◆ Task statement
Copy out the lines of the records below, and only those lines, from the one with "thumb mcp: (268, 199)" through the one with "middle pip: (386, 371)", exactly as they appear.

◆ Dataset records
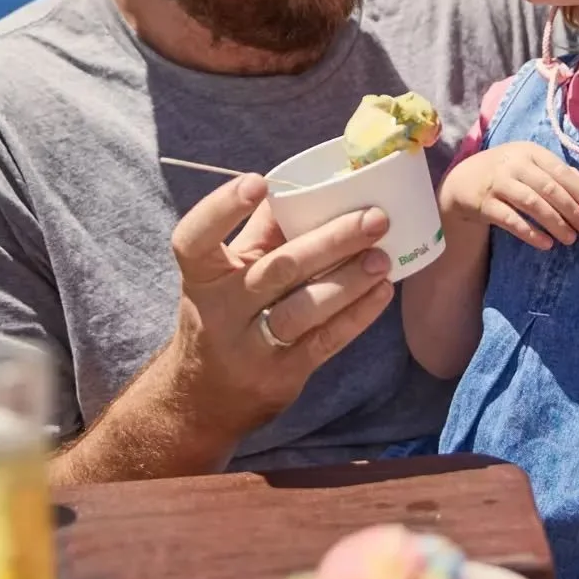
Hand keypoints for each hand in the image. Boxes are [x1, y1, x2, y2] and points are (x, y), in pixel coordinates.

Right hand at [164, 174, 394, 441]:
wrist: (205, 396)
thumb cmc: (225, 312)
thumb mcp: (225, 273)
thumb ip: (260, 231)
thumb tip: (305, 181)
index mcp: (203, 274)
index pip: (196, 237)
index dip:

* * *

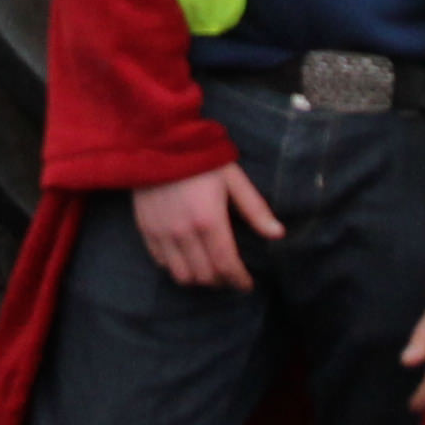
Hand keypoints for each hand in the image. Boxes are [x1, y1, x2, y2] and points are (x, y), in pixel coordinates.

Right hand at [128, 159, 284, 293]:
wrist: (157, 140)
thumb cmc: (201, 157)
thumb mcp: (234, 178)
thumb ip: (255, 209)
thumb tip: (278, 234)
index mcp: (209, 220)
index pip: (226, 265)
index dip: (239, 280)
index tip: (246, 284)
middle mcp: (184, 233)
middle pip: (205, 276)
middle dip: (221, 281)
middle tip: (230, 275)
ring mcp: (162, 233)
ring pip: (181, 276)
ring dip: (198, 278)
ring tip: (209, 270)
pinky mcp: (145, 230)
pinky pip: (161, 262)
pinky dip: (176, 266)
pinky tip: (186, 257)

* * *

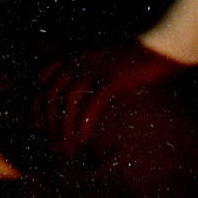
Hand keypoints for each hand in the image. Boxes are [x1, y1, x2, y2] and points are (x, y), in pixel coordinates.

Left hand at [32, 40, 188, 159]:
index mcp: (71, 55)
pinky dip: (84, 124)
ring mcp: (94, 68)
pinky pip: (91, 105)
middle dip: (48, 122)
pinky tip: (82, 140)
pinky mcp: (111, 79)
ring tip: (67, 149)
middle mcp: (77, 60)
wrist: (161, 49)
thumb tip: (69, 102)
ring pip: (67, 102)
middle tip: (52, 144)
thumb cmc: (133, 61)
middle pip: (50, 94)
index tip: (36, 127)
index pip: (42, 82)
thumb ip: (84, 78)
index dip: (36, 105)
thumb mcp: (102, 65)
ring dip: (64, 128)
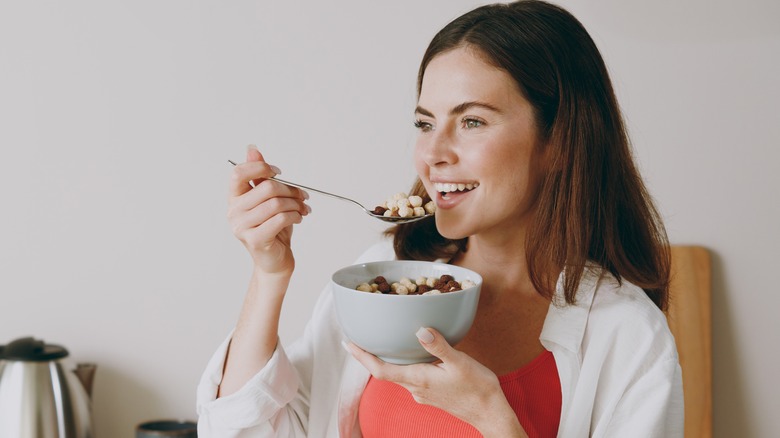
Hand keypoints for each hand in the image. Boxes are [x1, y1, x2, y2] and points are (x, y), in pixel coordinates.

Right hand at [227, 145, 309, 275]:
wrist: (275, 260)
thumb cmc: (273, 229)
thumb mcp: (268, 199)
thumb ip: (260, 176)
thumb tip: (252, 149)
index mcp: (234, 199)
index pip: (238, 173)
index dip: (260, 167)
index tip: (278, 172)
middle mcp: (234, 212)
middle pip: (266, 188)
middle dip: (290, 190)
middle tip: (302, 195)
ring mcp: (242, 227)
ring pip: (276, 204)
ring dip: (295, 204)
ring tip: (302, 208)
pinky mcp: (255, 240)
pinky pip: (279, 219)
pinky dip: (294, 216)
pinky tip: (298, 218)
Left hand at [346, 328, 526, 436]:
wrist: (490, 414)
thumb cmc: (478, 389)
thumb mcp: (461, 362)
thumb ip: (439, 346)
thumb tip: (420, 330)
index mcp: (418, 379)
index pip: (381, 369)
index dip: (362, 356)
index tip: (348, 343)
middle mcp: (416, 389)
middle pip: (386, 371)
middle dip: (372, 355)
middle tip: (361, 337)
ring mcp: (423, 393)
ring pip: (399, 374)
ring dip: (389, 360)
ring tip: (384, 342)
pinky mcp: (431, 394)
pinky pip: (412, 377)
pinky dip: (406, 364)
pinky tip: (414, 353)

◆ Written solution
thumb mcp: (268, 199)
thumb ip: (260, 176)
thumb tip: (252, 149)
index mcp: (234, 199)
index pip: (238, 173)
index dip: (260, 167)
index tip: (278, 172)
middle mcp: (234, 212)
middle pip: (266, 188)
middle dip: (290, 190)
middle tip: (302, 195)
ring mcp: (242, 227)
ring pip: (276, 204)
ring dip: (295, 204)
ring tip: (302, 208)
pinky mcp: (255, 240)
pinky pip: (279, 219)
pinky dip: (294, 216)
pinky tip: (298, 218)
Left hand at [346, 328, 526, 436]:
wrist: (490, 414)
thumb cmc: (478, 389)
thumb mcp: (461, 362)
thumb ip: (439, 346)
thumb tip: (420, 330)
index mcp: (418, 379)
index pip: (381, 369)
index dip: (362, 356)
index tip: (348, 343)
middle mcp: (416, 389)
middle pip: (386, 371)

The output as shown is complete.